# CAtchy / funny sayings ^^ post em up ^^



## Aquaman (Apr 21, 2010)

Here is my favorite one. My Dad used to tell me this one all the time.

" Life is like a roll of toilet paper 
the closer you get to the end 
the faster it goes. " So true ....unfortunatly .

and yet another ....You can't buy love, but you can pay heavily for it

Come on now I am sure there are some favorites out there.
Post em up


----------



## charles (Apr 21, 2010)

"happy wife, happy life."


----------



## charles (Apr 21, 2010)

and this is my favorite: "a bad day of fishing is better than a good day of work."


----------



## FatKid (Jun 25, 2010)

oh I got one for this thread... my favorite.
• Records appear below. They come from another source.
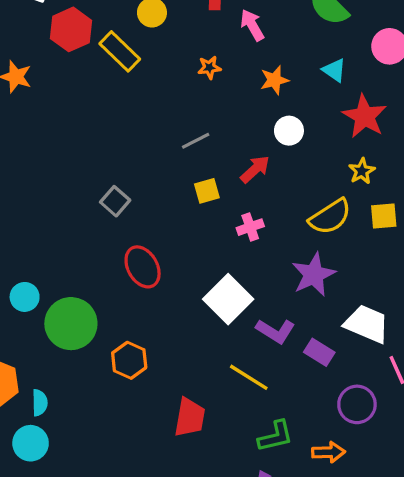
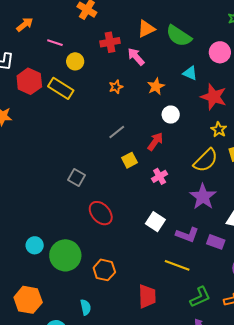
white square: (228, 299) -> (155, 222), size x0.7
cyan semicircle: (40, 403) -> (86, 307), moved

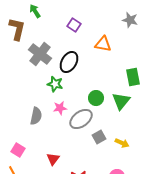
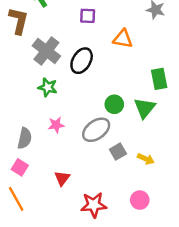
purple square: (74, 25) -> (88, 16), turned -32
green star: (55, 84) -> (48, 87), moved
pink star: (60, 108) -> (56, 125), moved
gray semicircle: (36, 116) -> (25, 138), moved

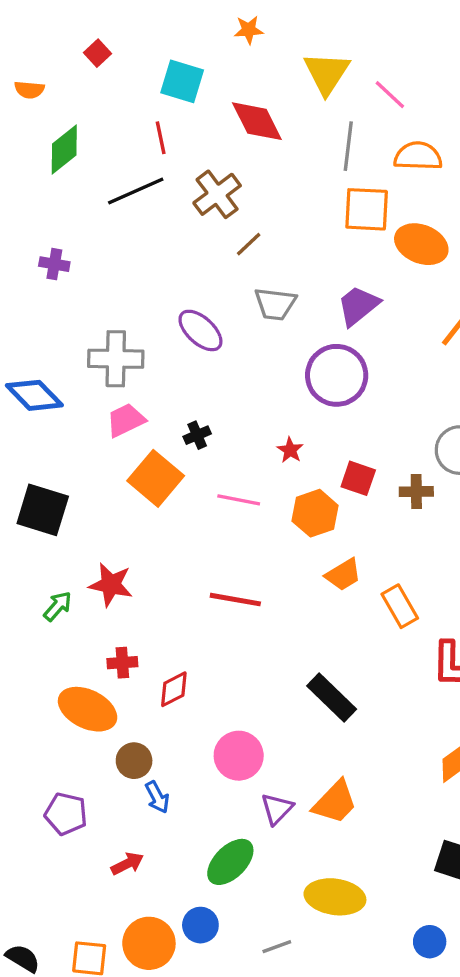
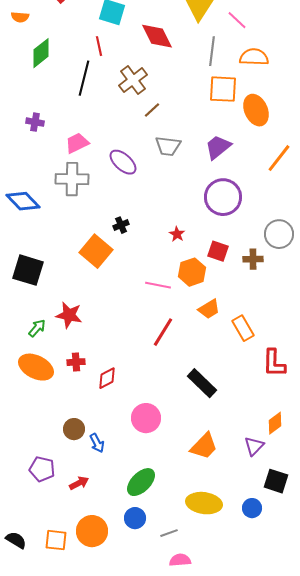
black line: (136, 191) -> (84, 78), turned -52
orange ellipse: (421, 244) -> (256, 110), turned 44
purple circle: (337, 375) -> (223, 197), moved
pink trapezoid: (126, 420) -> (77, 143), moved
pink line: (239, 500) -> (158, 285), moved
red line: (235, 600) -> (163, 332), moved, turned -68
orange ellipse: (88, 709) -> (36, 367), moved
brown circle: (134, 761) -> (74, 429), moved
purple triangle: (277, 809) -> (254, 446), moved
purple pentagon: (66, 814) -> (42, 469), moved
blue circle: (200, 925) -> (135, 518), moved
blue circle: (430, 942) -> (252, 508), moved

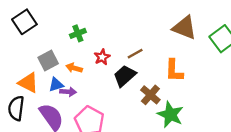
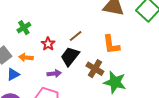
purple arrow: (68, 92) -> (54, 74), moved

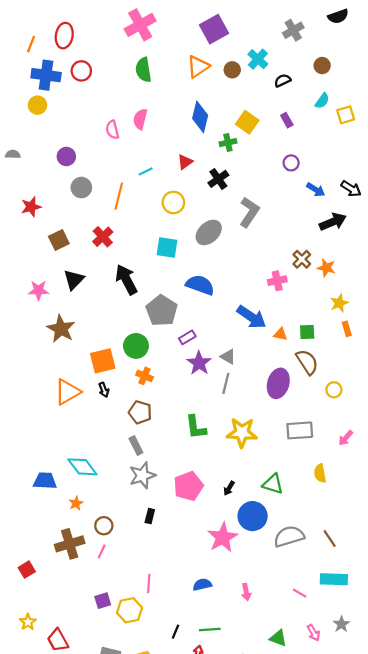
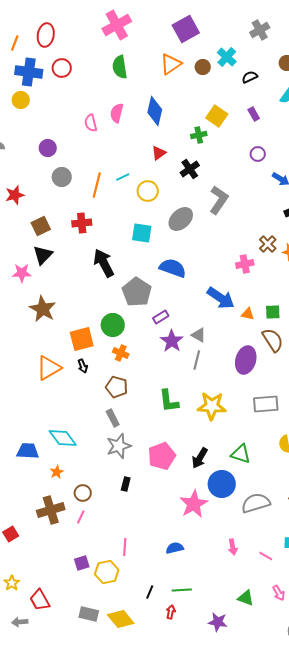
blue diamond: (200, 117) -> (155, 111), moved
cyan line: (146, 171) -> (123, 177), moved
red cross: (103, 237) -> (82, 223), turned 36
black triangle: (74, 280) -> (43, 255), moved
black arrow: (229, 488) -> (200, 458), size x1.5
pink arrow: (246, 592) -> (233, 547), moved

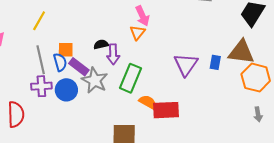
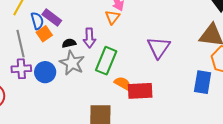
black semicircle: (101, 44) -> (69, 43), moved
orange square: (66, 50) -> (44, 34), turned -35
blue semicircle: (60, 62) -> (37, 21), moved
blue rectangle: (215, 62) -> (203, 82), moved, size x1.6
purple rectangle: (79, 67) -> (52, 17), moved

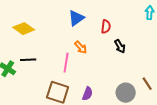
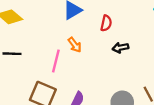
black arrow: (120, 46) -> (120, 48), turned 104

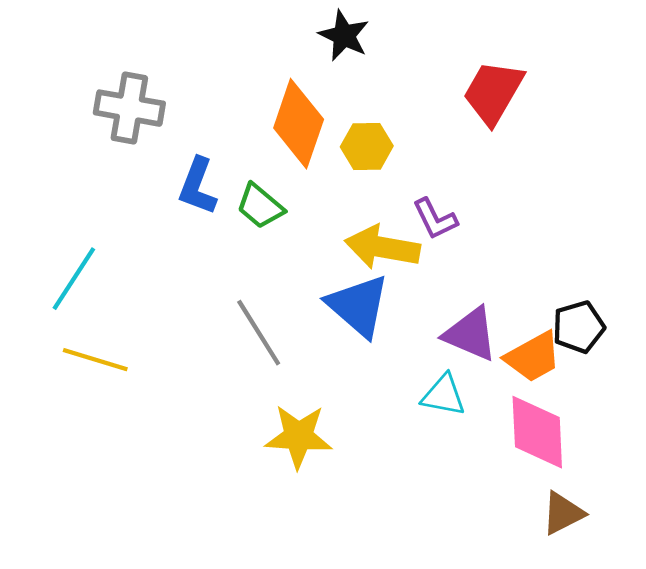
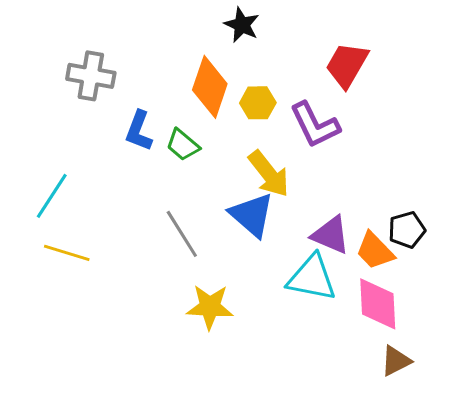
purple L-shape: (435, 219) -> (315, 125), moved, size x1.6
yellow arrow: (382, 247) -> (269, 174), turned -138
orange trapezoid: (533, 357) -> (375, 251), turned 75
cyan triangle: (444, 395) -> (312, 278), size x1.6

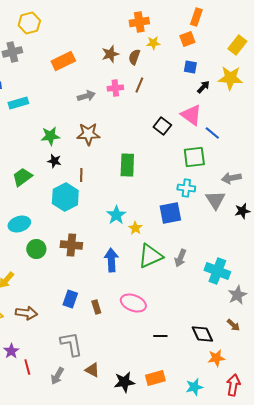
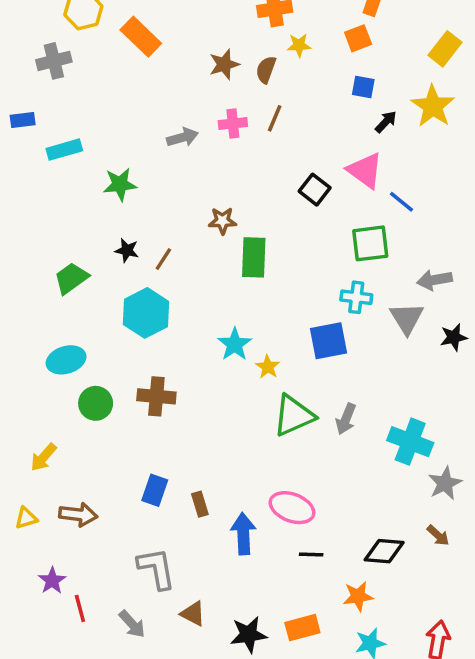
orange rectangle: (63, 61) -> (141, 37), moved, turned 70
yellow star: (230, 78) -> (433, 106), turned 30
brown star: (88, 134) -> (222, 221), moved, size x0.7
green star: (50, 136) -> (120, 184), moved
brown line: (81, 175) -> (163, 259), moved, turned 32
blue arrow: (111, 260) -> (243, 534), moved
pink ellipse: (133, 303) -> (292, 508), moved
black diamond: (202, 334) -> (384, 551), turned -60
orange star: (216, 358) -> (358, 596), moved
gray arrow: (57, 376) -> (132, 624), turned -72

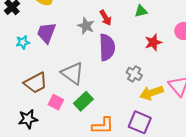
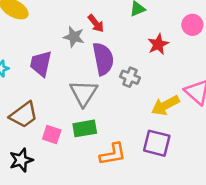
purple trapezoid: (46, 33) -> (41, 64), moved
gray triangle: (73, 73) -> (84, 93), moved, turned 35
gray cross: (134, 74) -> (130, 77), moved
green rectangle: (83, 101) -> (85, 128), turned 42

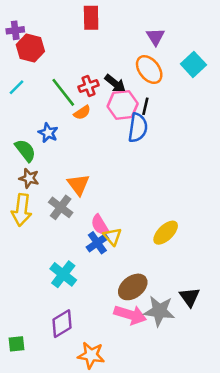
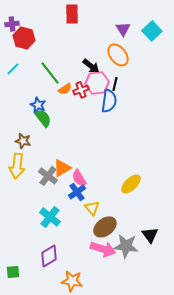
cyan square: (193, 64) -> (152, 31), moved
red cross: (88, 86) -> (81, 90), moved
green semicircle: (25, 150) -> (43, 118), moved
orange triangle: (78, 185) -> (62, 168), moved, turned 36
gray cross: (61, 207) -> (48, 176), moved
yellow triangle: (113, 236) -> (92, 208), moved

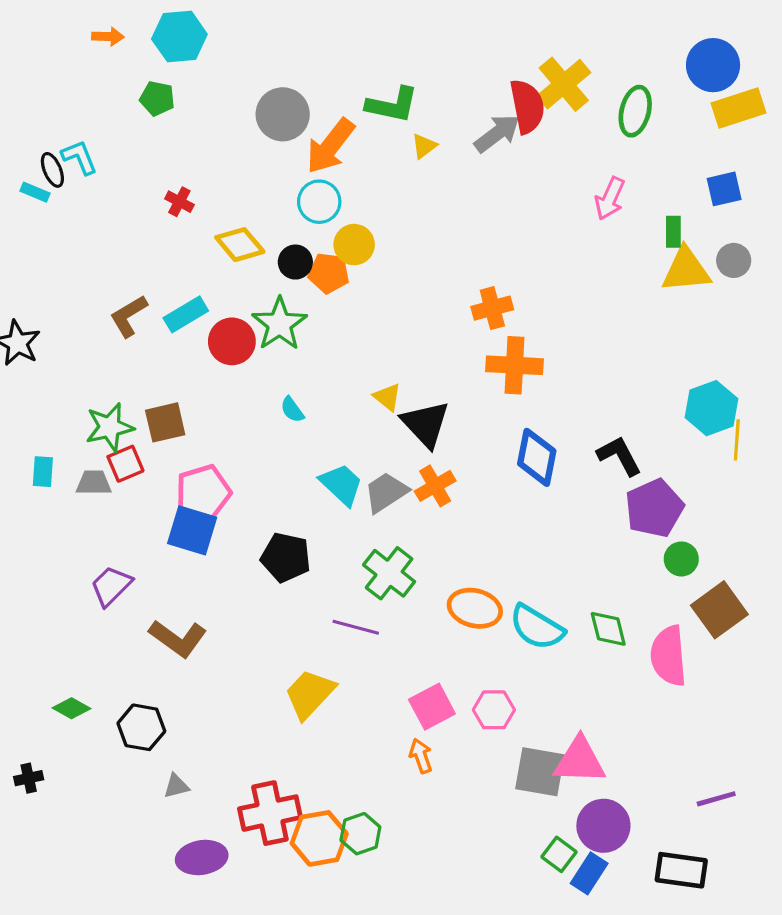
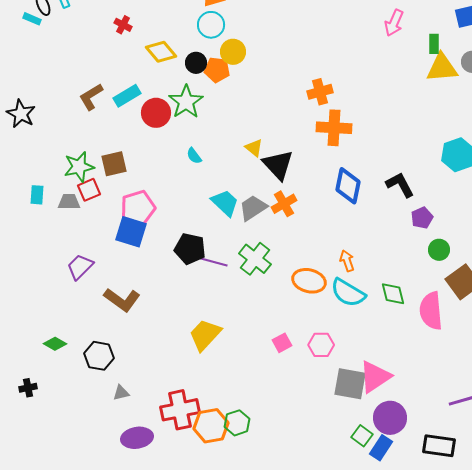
purple pentagon: (654, 508) -> (422, 218), size x0.6
purple line: (356, 627) -> (213, 262), moved
pink square: (432, 707) -> (282, 343), size x0.7
orange arrow: (421, 756) -> (347, 261), moved
pink triangle: (580, 761) -> (375, 377), turned -36

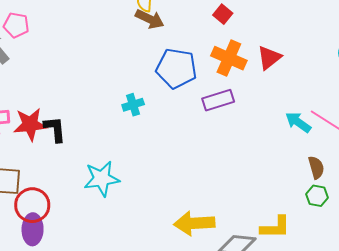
"Don't sweat the petty things, pet the sweaty things!"


----------



## snow (Apr 21, 2010)

Silence is golden but duck tape is silver.


----------



## gmachine19 (Apr 21, 2010)

The biggest fish is always the one that got away


----------



## gmachine19 (Apr 21, 2010)

From one of the greatest person I know

You tried your best and you failed miserably. The lesson is 'never try'.
Homer Simpson


----------



## TomC (Apr 21, 2010)

-
The only kind of dignity which is genuine is that which is not diminished by the indifference of others. 
Dag Hammarskogjold (1905 - 1961) 
-
The cure for boredom is curiosity. There is no cure for curiosity. 
Dorothy Parker, (attriibuted)
-
To be loved for what one is, is the greatest exception. The great majority love in others only what they lend him, for their own selves, their version of him. (Johann Wolfgang von Goethe)
-
How does love come? 
It comes unsought – unsent. 
How does love go? / It was not love that went.
(unknown)
-


----------



## jkcichlid (Apr 21, 2010)

If you tell the truth you don't have to remember anything. (Mark Twain)

You can't have everything....where would you put it?


----------



## Johnnyfishtanks (Apr 21, 2010)

charles said:


> and this is my favorite: "a bad day of fishing is better than a good day of work."


the best................................


----------



## Johnnyfishtanks (Apr 21, 2010)

#
The band "the rolling stones" was supposed to be the sitting stones,until chuck norris came along


----------



## Johnnyfishtanks (Apr 21, 2010)

#
here is no theory of evolution. Just a list of animals Chuck Norris allows to live.


----------



## Aquaman (Apr 21, 2010)

A farting Horse never tires 
A farting mans the one to hire ... no really.LOL .


----------



## JUICE (Jan 4, 2020)

if you aint right .. then you wrong [email protected]! 

if you aint first ... then you last [email protected]!


----------



## SeaHorse_Fanatic (Apr 22, 2010)

Rule #1: I am always RIGHT!

Rule #2: When I am wrong, see Rule #1! 

Fool me once, shame on you.
Fool me twice, shame on me.

A bird in the hand is worth 2 in the bush.

Or:

A bird in the hand is worth 2 paper towels and some soap

Guns don't kill people, people kill people.

You never need a gun until you need one BADLY!

There are NO atheists in a foxhole.


----------



## BullDog (Apr 21, 2010)

Found this one recently:
tea leaves
tea loves
loves tea
lives tea
leaves tea?
never.

And I've always liked this one from Billy Connolly:
Never trust a man, who when left alone with a tea cosey... Doesn't try it on.


----------



## gmachine19 (Apr 21, 2010)

SeaHorse_Fanatic said:


> Rule #1: I am always RIGHT!
> 
> Rule #2: When I am wrong, see Rule #1!
> 
> ...


Hahaha I love this one!


----------



## Mferko (Jun 8, 2010)

gmachine19 said:


> Hahaha I love this one!


clearly, they were too smart to be on the front lines 

Always remember the golden rule... he with the gold makes the rules.


----------



## Bok (Apr 22, 2010)

Chuck Norris can strangle you with a cordless phone.

One from my wife: Women are angels and when someone breaks our wings we simply continue to fly....on a broomstick. We're flexible like that.


----------



## Hammer (Apr 22, 2010)

Fishing is a jerk on one end of a line waiting for a jerk on the other end.


----------



## jobber (May 14, 2010)

My one-liner: "i'll tell you once, i'll tell you twice, but i ain't telling you thrice!"


----------